• **What needs to be done**
Your answer must be the lines from the start of the records through the line with "Indhentelse af anden", exactly as written, without the pictures.
#### Entries shown ####
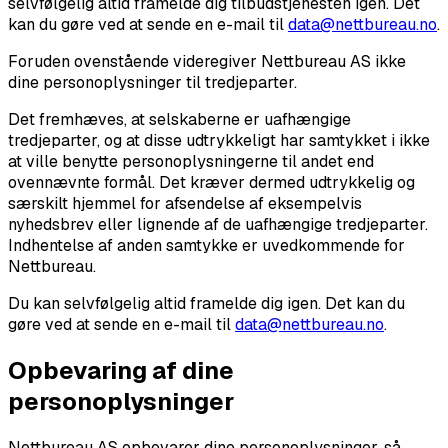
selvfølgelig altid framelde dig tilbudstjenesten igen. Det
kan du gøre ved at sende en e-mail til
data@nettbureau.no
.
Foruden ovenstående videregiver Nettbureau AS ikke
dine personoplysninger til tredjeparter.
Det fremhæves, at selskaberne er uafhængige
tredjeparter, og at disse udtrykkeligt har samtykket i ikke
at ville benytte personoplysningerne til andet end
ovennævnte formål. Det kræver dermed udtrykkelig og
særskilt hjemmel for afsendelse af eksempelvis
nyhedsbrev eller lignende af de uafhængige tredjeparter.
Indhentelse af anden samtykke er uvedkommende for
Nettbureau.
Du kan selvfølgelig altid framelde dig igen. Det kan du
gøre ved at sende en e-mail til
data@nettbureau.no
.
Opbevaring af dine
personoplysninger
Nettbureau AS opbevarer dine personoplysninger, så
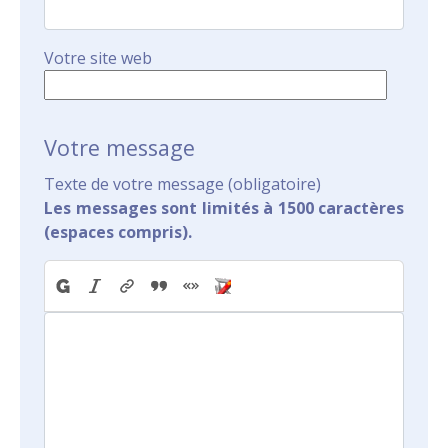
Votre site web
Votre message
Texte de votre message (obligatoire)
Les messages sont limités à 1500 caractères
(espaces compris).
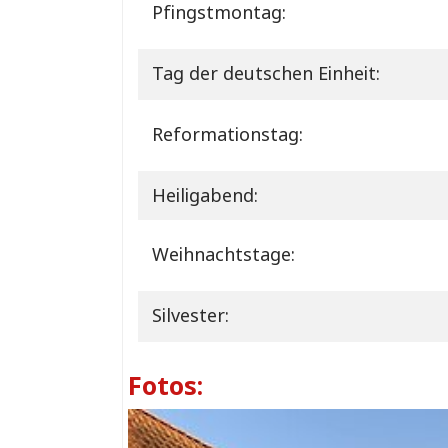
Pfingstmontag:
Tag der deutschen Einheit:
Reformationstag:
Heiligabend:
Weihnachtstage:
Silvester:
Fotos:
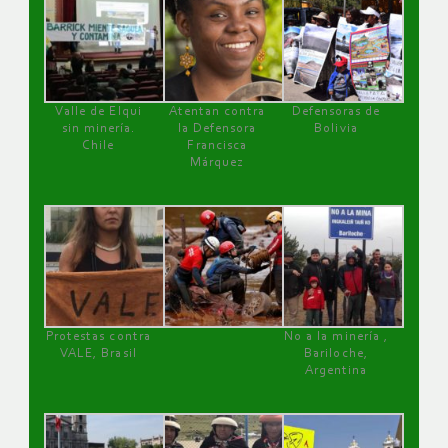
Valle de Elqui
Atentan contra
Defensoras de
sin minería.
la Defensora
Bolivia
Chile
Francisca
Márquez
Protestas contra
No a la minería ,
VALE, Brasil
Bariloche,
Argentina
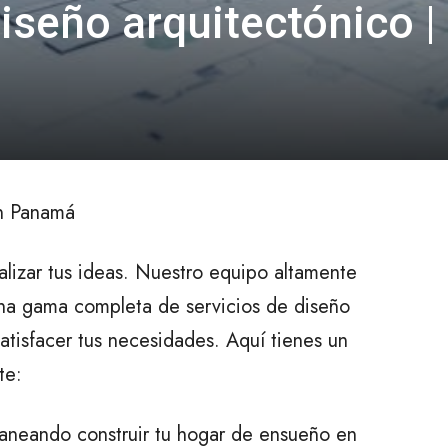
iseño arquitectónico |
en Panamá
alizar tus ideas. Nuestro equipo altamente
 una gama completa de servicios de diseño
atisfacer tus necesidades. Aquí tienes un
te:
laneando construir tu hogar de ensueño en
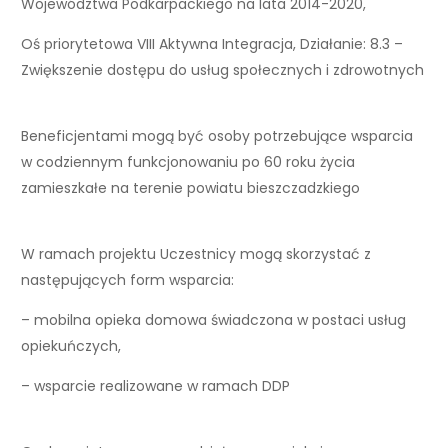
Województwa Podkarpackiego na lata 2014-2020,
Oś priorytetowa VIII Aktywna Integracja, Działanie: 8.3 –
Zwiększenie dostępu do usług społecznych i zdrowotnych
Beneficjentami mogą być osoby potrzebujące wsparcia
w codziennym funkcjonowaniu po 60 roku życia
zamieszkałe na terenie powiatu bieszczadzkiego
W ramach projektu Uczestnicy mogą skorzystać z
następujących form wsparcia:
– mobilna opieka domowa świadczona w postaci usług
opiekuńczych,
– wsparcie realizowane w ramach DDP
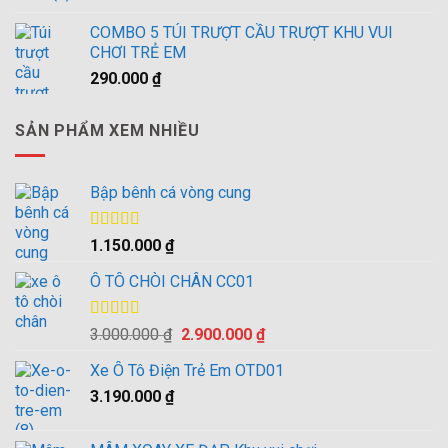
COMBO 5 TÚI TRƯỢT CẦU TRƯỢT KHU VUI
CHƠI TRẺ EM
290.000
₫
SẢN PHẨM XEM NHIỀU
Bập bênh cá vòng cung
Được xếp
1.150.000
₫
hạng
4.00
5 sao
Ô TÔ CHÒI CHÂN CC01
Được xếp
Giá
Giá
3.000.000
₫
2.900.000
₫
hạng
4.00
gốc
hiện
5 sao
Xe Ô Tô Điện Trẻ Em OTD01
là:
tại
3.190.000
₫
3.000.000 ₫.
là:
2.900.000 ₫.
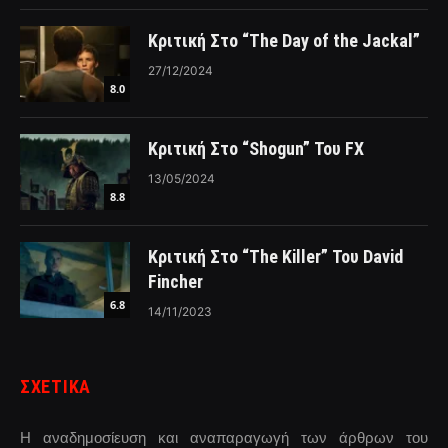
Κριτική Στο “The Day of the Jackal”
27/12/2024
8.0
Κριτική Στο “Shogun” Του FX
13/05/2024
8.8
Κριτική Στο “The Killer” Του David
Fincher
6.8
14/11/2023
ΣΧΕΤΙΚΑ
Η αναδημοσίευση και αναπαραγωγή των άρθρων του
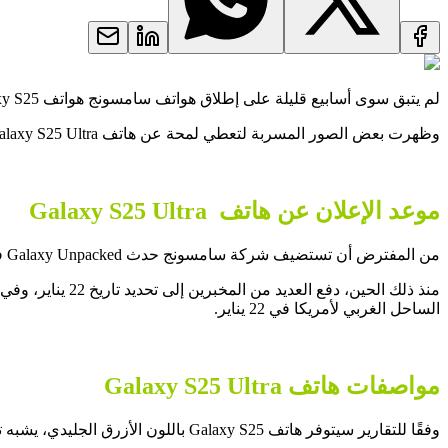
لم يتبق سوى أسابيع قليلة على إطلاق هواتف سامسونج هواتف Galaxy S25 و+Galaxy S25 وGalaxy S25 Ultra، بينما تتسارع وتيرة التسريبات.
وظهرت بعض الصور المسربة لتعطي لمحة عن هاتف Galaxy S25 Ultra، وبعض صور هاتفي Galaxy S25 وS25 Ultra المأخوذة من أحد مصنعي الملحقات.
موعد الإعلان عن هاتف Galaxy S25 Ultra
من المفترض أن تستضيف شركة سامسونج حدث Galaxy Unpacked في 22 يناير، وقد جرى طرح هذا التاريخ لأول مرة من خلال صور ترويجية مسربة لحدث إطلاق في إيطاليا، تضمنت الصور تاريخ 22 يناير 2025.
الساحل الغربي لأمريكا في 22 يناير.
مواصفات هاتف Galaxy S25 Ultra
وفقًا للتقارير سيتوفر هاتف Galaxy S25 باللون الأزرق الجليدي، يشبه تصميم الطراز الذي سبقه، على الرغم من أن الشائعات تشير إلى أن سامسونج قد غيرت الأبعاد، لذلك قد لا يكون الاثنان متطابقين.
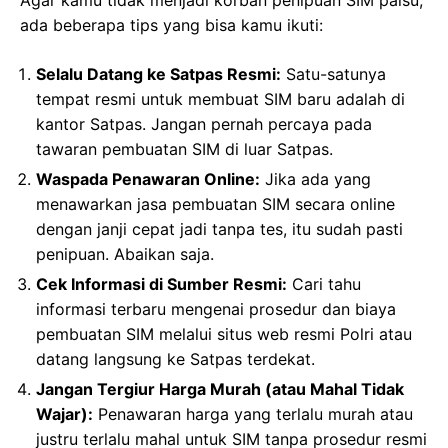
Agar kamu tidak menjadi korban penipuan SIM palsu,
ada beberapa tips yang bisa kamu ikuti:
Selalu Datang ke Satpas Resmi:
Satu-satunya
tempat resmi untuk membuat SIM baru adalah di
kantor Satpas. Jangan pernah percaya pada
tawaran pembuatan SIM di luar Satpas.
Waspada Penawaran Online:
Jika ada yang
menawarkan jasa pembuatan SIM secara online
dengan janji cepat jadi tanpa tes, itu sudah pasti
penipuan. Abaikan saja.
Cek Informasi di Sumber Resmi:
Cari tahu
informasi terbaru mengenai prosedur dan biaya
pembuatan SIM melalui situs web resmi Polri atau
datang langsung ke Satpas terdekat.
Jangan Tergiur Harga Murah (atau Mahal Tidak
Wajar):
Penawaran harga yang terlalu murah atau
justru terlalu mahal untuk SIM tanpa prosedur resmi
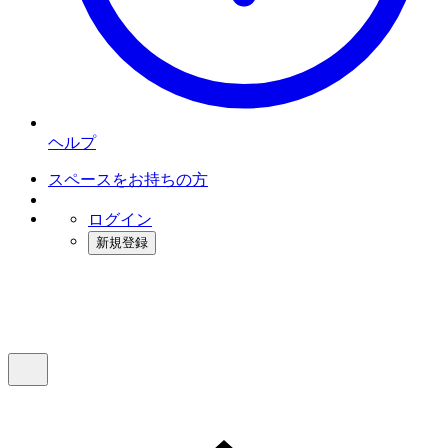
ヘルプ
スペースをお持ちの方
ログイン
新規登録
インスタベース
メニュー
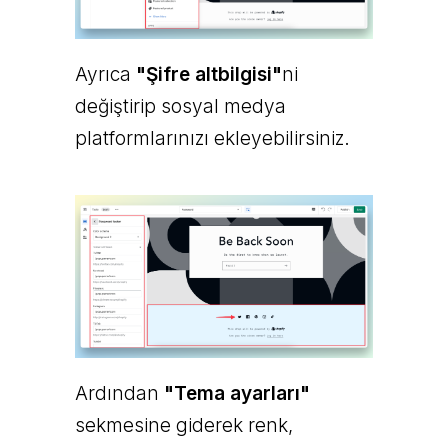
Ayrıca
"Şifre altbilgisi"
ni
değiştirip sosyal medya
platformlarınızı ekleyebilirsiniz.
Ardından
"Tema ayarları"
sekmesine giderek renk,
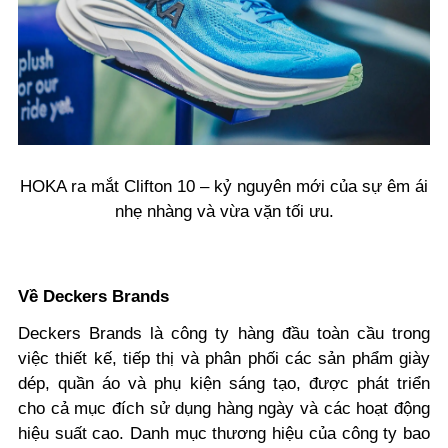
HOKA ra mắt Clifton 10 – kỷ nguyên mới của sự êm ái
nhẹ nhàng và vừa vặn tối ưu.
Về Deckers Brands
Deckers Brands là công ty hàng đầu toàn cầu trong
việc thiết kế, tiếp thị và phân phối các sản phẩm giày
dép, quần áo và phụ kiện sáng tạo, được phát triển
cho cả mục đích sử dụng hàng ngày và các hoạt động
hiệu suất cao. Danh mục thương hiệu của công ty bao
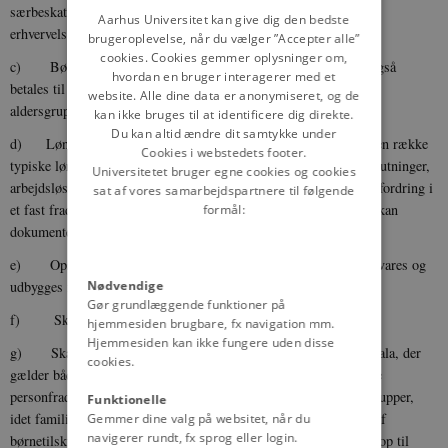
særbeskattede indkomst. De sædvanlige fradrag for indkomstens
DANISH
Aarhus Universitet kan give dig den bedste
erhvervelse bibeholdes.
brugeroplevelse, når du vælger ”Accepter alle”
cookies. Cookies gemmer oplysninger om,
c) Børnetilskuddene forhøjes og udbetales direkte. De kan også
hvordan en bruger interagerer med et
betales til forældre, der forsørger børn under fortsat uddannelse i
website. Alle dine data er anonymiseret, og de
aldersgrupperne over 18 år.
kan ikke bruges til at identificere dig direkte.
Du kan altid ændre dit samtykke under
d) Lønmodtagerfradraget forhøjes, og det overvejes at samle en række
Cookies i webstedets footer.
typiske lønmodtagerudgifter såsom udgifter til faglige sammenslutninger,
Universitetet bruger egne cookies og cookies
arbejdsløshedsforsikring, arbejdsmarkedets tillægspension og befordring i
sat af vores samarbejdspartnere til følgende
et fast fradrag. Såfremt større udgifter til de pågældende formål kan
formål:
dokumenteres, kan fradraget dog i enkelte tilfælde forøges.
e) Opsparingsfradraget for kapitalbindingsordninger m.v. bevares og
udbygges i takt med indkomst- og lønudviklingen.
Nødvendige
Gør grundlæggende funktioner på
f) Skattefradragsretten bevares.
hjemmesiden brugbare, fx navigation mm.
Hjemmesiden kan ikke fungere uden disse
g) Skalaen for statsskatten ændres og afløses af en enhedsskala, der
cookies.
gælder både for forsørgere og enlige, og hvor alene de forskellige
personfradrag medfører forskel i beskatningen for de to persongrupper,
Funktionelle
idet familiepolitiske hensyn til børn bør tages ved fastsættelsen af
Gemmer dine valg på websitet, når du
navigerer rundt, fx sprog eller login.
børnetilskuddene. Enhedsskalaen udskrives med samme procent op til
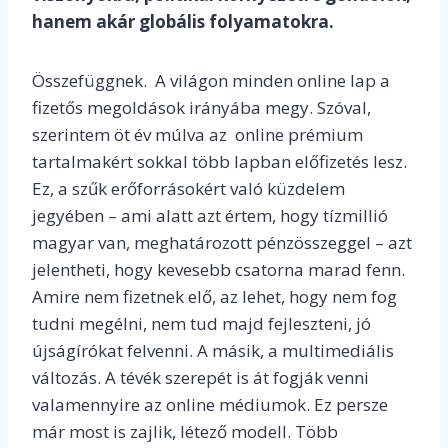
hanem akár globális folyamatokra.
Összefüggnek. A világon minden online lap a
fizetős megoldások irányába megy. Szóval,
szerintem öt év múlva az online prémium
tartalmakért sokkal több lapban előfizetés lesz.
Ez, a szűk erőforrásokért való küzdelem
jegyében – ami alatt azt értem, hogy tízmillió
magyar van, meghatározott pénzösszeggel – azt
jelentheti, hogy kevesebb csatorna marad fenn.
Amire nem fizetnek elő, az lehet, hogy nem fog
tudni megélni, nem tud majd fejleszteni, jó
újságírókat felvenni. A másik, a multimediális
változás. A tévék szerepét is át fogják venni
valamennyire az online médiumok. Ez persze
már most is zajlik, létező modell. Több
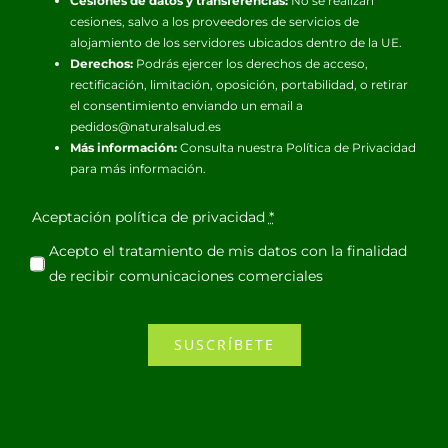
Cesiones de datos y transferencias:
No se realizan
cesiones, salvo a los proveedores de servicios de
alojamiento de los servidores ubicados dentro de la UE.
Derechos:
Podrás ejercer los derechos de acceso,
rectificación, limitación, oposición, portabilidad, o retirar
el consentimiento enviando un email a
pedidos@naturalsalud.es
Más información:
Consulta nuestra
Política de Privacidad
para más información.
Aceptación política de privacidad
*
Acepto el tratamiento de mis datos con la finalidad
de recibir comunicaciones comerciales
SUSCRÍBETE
####
• **Answer section**
selvfølgelig altid framelde dig tilbudstjenesten igen. Det
kan du gøre ved at sende en e-mail til
data@nettbureau.no
.
Foruden ovenstående videregiver Nettbureau AS ikke
dine personoplysninger til tredjeparter.
Det fremhæves, at selskaberne er uafhængige
tredjeparter, og at disse udtrykkeligt har samtykket i ikke
at ville benytte personoplysningerne til andet end
ovennævnte formål. Det kræver dermed udtrykkelig og
særskilt hjemmel for afsendelse af eksempelvis
nyhedsbrev eller lignende af de uafhængige tredjeparter.
Indhentelse af anden samtykke er uvedkommende for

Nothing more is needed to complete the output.